Futebolista português do Estrela Vermelha pede para os portugueses seguirem as recomendações

Tomané, que atualmente alinha ao serviço do Estrela Vermelha, relatou à Liga como vive na Sérvia agora, onde "o é controlo bastante apertado".

"O país está em estado de emergência há seis dias e há bastante preocupação, uma vez que não se sabe ainda muito bem como este problema vai evoluir. Fiz o meu último jogo no dia 14 de março e, a partir daí, fomos todos enviados para casa, em regime de quarentena obrigatória. De momento, existem cerca de 200 infetados na Sérvia, mas penso que estão a ser tomadas as medidas certas, até porque não é permitido a ninguém sair à rua, a não ser para idas à farmácia ou supermercados. O controlo é bastante apertado, até porque entre as 17H00 e as 05H00 toda a gente é obrigada a estar em casa, e penso que se as pessoas não cumprirem rigorosamente esta medida, o Presidente irá acabar por impor a obrigatoriedade de permanência 24H em casa", conta.

"O clube envia-nos um plano de treinos todos os dias. Obviamente que tudo isto tem de ser muito bem-adaptado, tendo em conta que moro num apartamento e não dá para fazer algumas coisas, motivo pelo qual o Estrela Vermelha também fez chegar alguns equipamentos às casas de alguns jogadores. Tento sempre fazer o máximo possível, e passo o resto do tempo em casa a ver televisão, sendo que felizmente tenho, também, a companhia da minha namorada, senão ainda seria mais difícil esta situação", diz ainda.

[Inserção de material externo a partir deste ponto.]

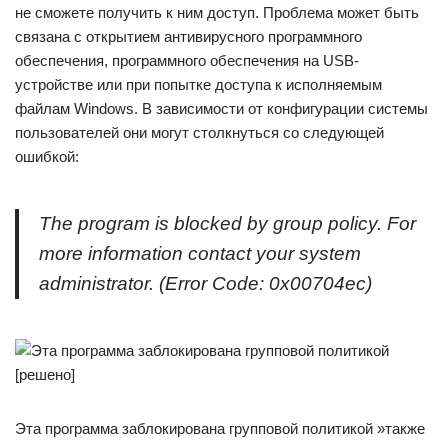
не сможете получить к ним доступ. Проблема может быть
связана с открытием антивирусного программного
обеспечения, программного обеспечения на USB-
устройстве или при попытке доступа к исполняемым
файлам Windows. В зависимости от конфигурации системы
пользователей они могут столкнуться со следующей
ошибкой:
The program is blocked by group policy. For
more information contact your system
administrator. (Error Code: 0x00704ec)
Эта программа заблокирована групповой политикой »также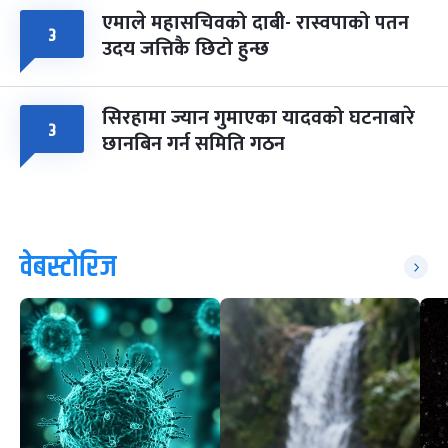
एमाले महासचिवको दाबी- रास्वपाको पतन
३
उदय जत्तिकै छिटो हुन्छ
सिरहामा ज्यान गुमाएका यादवको घटनाबारे
३
छानबिन गर्न समिति गठन
वेबस्टोरिज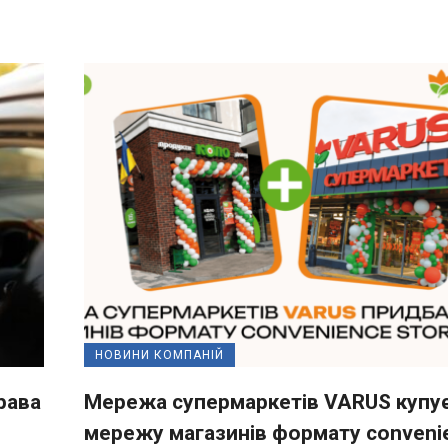
НОВИНИ КОМПАНІЙ
рава
Мережа супермаркетів VARUS купу
мережу магазинів формату conveni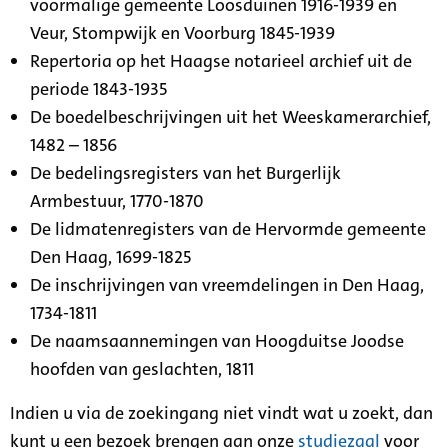
voormalige gemeente Loosduinen 1916-1939 en
Veur, Stompwijk en Voorburg 1845-1939
Repertoria op het Haagse notarieel archief uit de
periode 1843-1935
De boedelbeschrijvingen uit het Weeskamerarchief,
1482 – 1856
De bedelingsregisters van het Burgerlijk
Armbestuur, 1770-1870
De lidmatenregisters van de Hervormde gemeente
Den Haag, 1699-1825
De inschrijvingen van vreemdelingen in Den Haag,
1734-1811
De naamsaannemingen van Hoogduitse Joodse
hoofden van geslachten, 1811
Indien u via de zoekingang niet vindt wat u zoekt, dan
kunt u een bezoek brengen aan onze
studiezaal
voor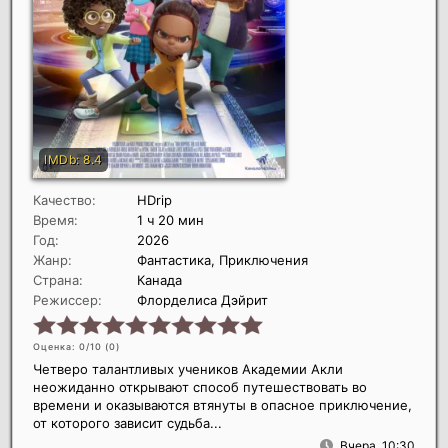
Качество:
HDrip
Время:
1 ч 20 мин
Год:
2026
Жанр:
Фантастика, Приключения
Страна:
Канада
Режиссер:
Флорделиса Дэйрит
Оценка: 0/10 (
0
)
Четверо талантливых учеников Академии Акли
неожиданно открывают способ путешествовать во
времени и оказываются втянуты в опасное приключение,
от которого зависит судьба...
Вчера, 10:30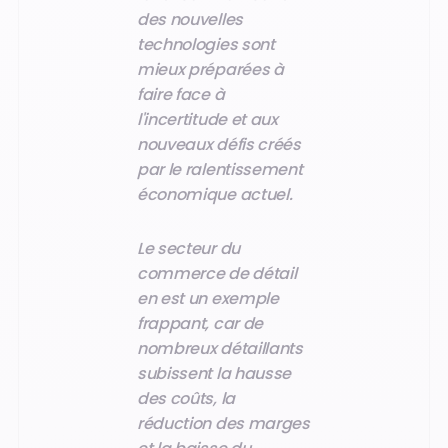
des nouvelles
technologies sont
mieux préparées à
faire face à
l'incertitude et aux
nouveaux défis créés
par le ralentissement
économique actuel.
Le secteur du
commerce de détail
en est un exemple
frappant, car de
nombreux détaillants
subissent la hausse
des coûts, la
réduction des marges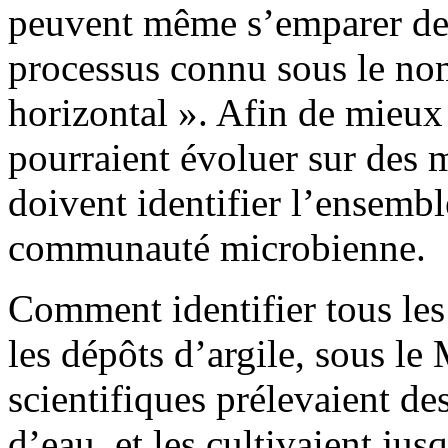
peuvent même s’emparer des
processus connu sous le nom
horizontal ». Afin de mieux 
pourraient évoluer sur des m
doivent identifier l’ensembl
communauté microbienne.
Comment identifier tous les
les dépôts d’argile, sous le 
scientifiques prélevaient des
d’eau, et les cultivaient jus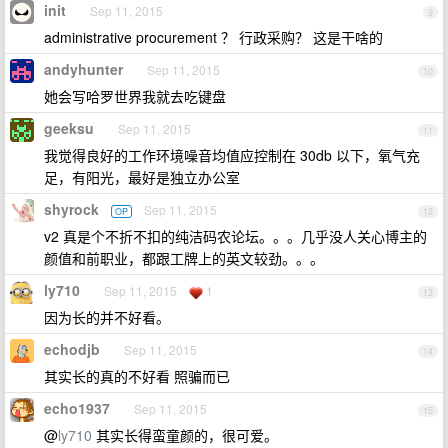
init
Sep 11, 2015
9
administrative procurement ？ 行政采购？ 这是干啥的
andyhunter
Sep 11, 2015
10
她会写哈罗世界我就去吃键盘
geeksu
Sep 11, 2015
11
我觉得良好的工作环境噪音均值应控制在 30db 以下，氧气充
足，有阳光，最好是独立办公室
shyrock
Sep 11, 2015
OP
12
v2 真是个不折不扣的纯洁码农论坛。。。几乎没人关心博主的
颜值和前职业，都跟工牌上的英文较劲。。。
ly710
Sep 11, 2015
1
13
因为长的并不好看。
echodjb
Sep 11, 2015
14
其实长的真的不好看 照骗而已
echo1937
Sep 11, 2015
15
@
ly710
其实长得蛮童颜的，很可爱。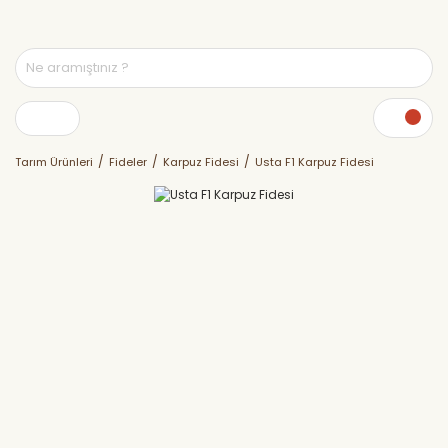
Tarım Ürünleri
Fideler
Karpuz Fidesi
Usta F1 Karpuz Fidesi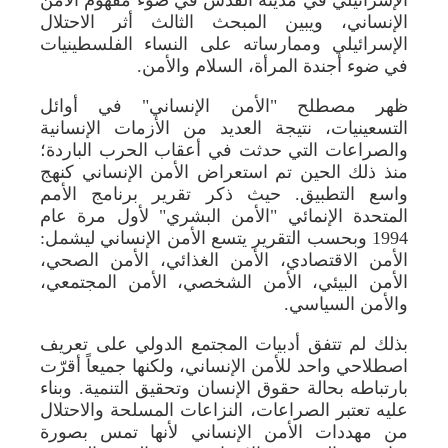
الإنساني، ويبين المبحث الثالث أثر الاحتلال
الإسرائيلي وممارساته على النساء الفلسطينيات
في ضوء أجندة المرأة، السلام والأمن.
ظهر مصطلح "الأمن الإنساني" في أوائل
التسعينيات، نتيجة العديد من الأزمات الإنسانية
والصراعات التي حدثت في أعقاب الحرب الباردة؛
منذ ذلك الحين تم استعراض الأمن الإنساني كنهج
واسع التطبيق. حيث ذكر تقرير برنامج الأمم
المتحدة الإنمائي "الأمن البشري" لأول مرة عام
1994 وبحسب التقرير يتسع الأمن الإنساني ليشمل:
الأمن الاقتصادي، الأمن الغذائي، الأمن الصحي،
الأمن البيئي، الأمن الشخصي، الأمن المجتمعي،
والأمن السياسي.
بذلك لم تتفق أدبيات المجتمع الدولي على تعريف
اصطلاحي واحد للأمن الإنساني، ولكنها جميعاً أقرّت
بارتباطه بحالة حقوق الإنسان وتحقيق التنمية. وبناء
عليه تعتبر الصراعات، النزاعات المسلحة والاحتلال
من مهددات الأمن الإنساني لأنها تمس بصورة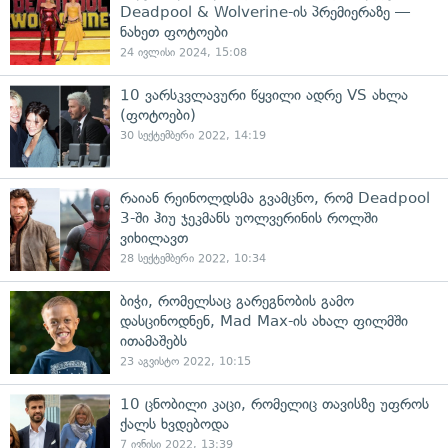
Deadpool & Wolverine-ის პრემიერაზე —
ნახეთ ფოტოები
24 ივლისი 2024, 15:08
10 ვარსკვლავური წყვილი ადრე VS ახლა
(ფოტოები)
30 სექტემბერი 2022, 14:19
რაიან რეინოლდსმა გვამცნო, რომ Deadpool
3-ში ჰიუ ჯეკმანს უოლვერინის როლში
ვიხილავთ
28 სექტემბერი 2022, 10:34
ბიჭი, რომელსაც გარეგნობის გამო
დასცინოდნენ, Mad Max-ის ახალ ფილმში
ითამაშებს
23 აგვისტო 2022, 10:15
10 ცნობილი კაცი, რომელიც თავისზე უფროს
ქალს ხვდებოდა
7 ივნისი 2022, 13:39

O jogador que representou o V. Guimarães, Arouca e Tondela, também olha para a atualidade nacional e alerta para a necessidade de "saber respeitar o outro", "cumprindo com rigor todas as indicações de segurança."
 
"Acho que o governo, e bem, está a tomar medidas de contenção, semelhantes às dos restantes países europeus. O maior problema, daquilo que vou vendo, é algumas pessoas não respeitarem essas mesmas medidas, como pudemos constatar no último fim de semana. Não acho normal esse tipo de situações, porque todos temos de ser responsáveis, uma vez que já não somos crianças. Portugal vive numa democracia e as pessoas foram avisadas, pelo que nunca poderá ser culpa do governo o facto de continuarmos a ver gente nas ruas. Até porque acho que devemos pensar, acima de tudo, que mais vale estarmos duas semanas em casa do que permitir que as coisas se prolonguem durante meses, com possibilidade de termos números semelhantes aos de Itália e de Espanha, que neste momento se encontram em estado crítico", sublinha.